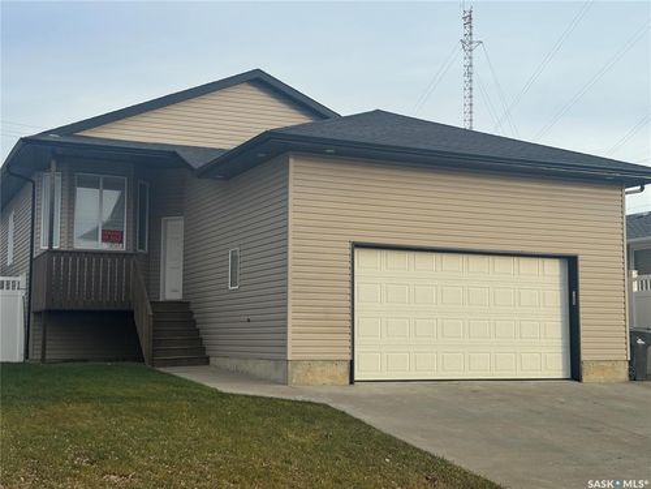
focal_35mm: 48
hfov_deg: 39.7
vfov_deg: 30.3
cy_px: 244
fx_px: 903
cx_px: 326
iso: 64
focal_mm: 6.76
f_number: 1.78
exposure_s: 1/1524
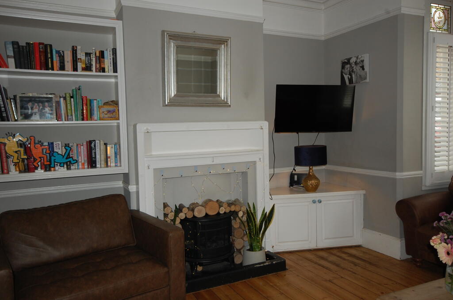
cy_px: 150
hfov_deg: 62.0
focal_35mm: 30
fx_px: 377
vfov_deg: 43.5
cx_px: 226
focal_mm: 20
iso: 400
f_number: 5.6
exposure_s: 1/60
# # #
Excluding the pictures, restate the records above word for word.

→ **RESULT OF THE EXERCISE**
focal_35mm: 48
hfov_deg: 39.7
vfov_deg: 30.3
cy_px: 244
fx_px: 903
cx_px: 326
iso: 64
focal_mm: 6.76
f_number: 1.78
exposure_s: 1/1524
cy_px: 150
hfov_deg: 62.0
focal_35mm: 30
fx_px: 377
vfov_deg: 43.5
cx_px: 226
focal_mm: 20
iso: 400
f_number: 5.6
exposure_s: 1/60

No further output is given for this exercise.